* _What is needed_
Every line of the entries below that includes "ankle" belongs in the answer, copied as written.

* _Data listing_
··········
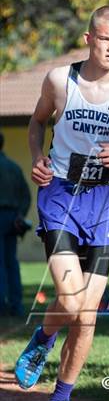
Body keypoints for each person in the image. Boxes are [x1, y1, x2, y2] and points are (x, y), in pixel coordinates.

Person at [14, 5, 109, 401]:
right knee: (71, 301)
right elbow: (37, 124)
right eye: (105, 38)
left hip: (104, 202)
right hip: (60, 196)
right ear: (89, 38)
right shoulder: (59, 80)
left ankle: (61, 400)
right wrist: (37, 158)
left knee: (87, 314)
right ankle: (44, 338)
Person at [0, 132, 31, 316]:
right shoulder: (14, 167)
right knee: (11, 261)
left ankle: (2, 305)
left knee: (0, 262)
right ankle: (16, 304)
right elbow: (26, 196)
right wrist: (20, 215)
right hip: (13, 218)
··········
* _Solution to this problem_
left ankle: (61, 400)
right ankle: (44, 338)
left ankle: (2, 305)
right ankle: (16, 304)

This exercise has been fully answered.